> **PASSAGE TO READ**
□ □ □ □ □ □ □

Although the reported studies have demonstrated the efficiency of chitosan–biochar composites for water treatment, most of these studies have focused on using them in powder form. This poses the problem of separation (filtration and/or centrifugation), secondary pollution generation, and reusability after treatment, which significantly increases processing duration and cost. In this study, in addition to its interesting surface functional groups (–OH and –NH₂), chitosan was used as a binder polymer for the preparation of biochar film to prevent its dispersion and ensure its environmental application. To the best of our knowledge, there are no studies on using chitosan–biochar composites in the form of films for congo red dye removal from wastewater. Another important aspect of this study is the conversion of agricultural waste into a resource for biochar production. West African countries, including Nigeria, Ghana, the Ivory Coast, and Cameroon, are the main producers of kola nuts. In 2020, more than 300 000 tons were produced.^32,33 Unfortunately, the resulting waste, kola nut shells, is often disposed of untreated in the landfills, causing serious soil and groundwater depletion. Using kola nut shells as the starting material for biochar production could be a good alternative for reducing the environmental footprint. The prepared chitosan–biochar films were easily separated from the solution after the sorption process. They were easily regenerated and could be used for more than five adsorption–desorption cycles. We also investigated the effects of acid/base modification of the biochar surface, as well as the effects of the chitosan/biochar ratio, on the physicochemical, mechanical, and textural properties and adsorption capacities of the resulting biocomposite films towards CR. Finally, we proposed an adsorption mechanism of CR on the prepared biocomposite films.

2. Material and methods

2.1. Reagents

Kola nut shells were obtained from a local farm in Donga Mantum division, Cameroon. Chitosan (degree of deacetylation ≥ 80%, average M.W.: 190–310 kDa) from TCI Europe, glutaraldehyde (25%, w/v) from Sigma-Aldrich, congo red from Roth, acetic acid (CH₃COOH), sodium hydroxide (NaOH), nitric acid 65% (HNO₃) from Lachner, hydrochloride acid (HCl), sodium chloride (NaCl), sodium iodide (NaI), sodium sulfate (Na₂SO₄), sodium carbonate (Na₂CO₃), disodium phosphate (Na₂HPO₄), potassium chloride (KCl), calcium chloride (CaCl₂), iron(III) chloride (FeCl₃), magnesium chloride (MgCl₂), barium chloride (BaCl₂) were purchased from Centralchem (Bratislava, Slovakia). All the chemicals were used as received. Deionized water (18.2 MΩ cm⁻¹) received from the Millipore Direct-Q3 device was used to prepare solutions.

□ □ □ □ □ □ □

> **STORED DATA**

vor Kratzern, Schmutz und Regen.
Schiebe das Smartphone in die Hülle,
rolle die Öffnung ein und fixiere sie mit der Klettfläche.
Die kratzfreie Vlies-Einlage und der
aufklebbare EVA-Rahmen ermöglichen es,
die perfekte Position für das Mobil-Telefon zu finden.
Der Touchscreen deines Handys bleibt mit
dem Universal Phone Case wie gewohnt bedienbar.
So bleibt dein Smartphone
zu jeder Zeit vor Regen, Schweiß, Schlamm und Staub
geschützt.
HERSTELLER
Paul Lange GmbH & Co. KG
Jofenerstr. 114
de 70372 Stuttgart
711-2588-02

□ □ □ □ □ □ □

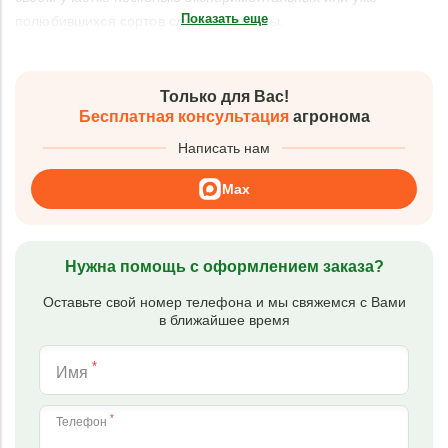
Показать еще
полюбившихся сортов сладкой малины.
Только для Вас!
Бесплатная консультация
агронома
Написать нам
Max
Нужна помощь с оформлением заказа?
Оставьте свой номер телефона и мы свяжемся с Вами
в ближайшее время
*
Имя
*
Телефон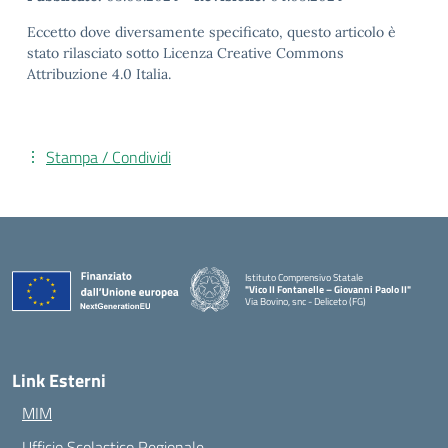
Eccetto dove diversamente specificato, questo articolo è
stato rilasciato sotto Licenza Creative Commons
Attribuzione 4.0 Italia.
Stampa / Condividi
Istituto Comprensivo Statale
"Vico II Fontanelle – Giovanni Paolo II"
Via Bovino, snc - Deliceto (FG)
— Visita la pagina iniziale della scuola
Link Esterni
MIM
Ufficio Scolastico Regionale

□ □ □ □ □ □ □

> **WORK REQUEST**
Reproduce verbatim the part of the chitosan–biochar film passage that starts with the words containing "Kola nut shells were" and ends with "to prepare solutions.". These records are from a different source than the passage.

> **PROBLEM SOLUTION**
Kola nut shells were obtained from a local farm in Donga Mantum division, Cameroon. Chitosan (degree of deacetylation ≥ 80%, average M.W.: 190–310 kDa) from TCI Europe, glutaraldehyde (25%, w/v) from Sigma-Aldrich, congo red from Roth, acetic acid (CH₃COOH), sodium hydroxide (NaOH), nitric acid 65% (HNO₃) from Lachner, hydrochloride acid (HCl), sodium chloride (NaCl), sodium iodide (NaI), sodium sulfate (Na₂SO₄), sodium carbonate (Na₂CO₃), disodium phosphate (Na₂HPO₄), potassium chloride (KCl), calcium chloride (CaCl₂), iron(III) chloride (FeCl₃), magnesium chloride (MgCl₂), barium chloride (BaCl₂) were purchased from Centralchem (Bratislava, Slovakia). All the chemicals were used as received. Deionized water (18.2 MΩ cm⁻¹) received from the Millipore Direct-Q3 device was used to prepare solutions.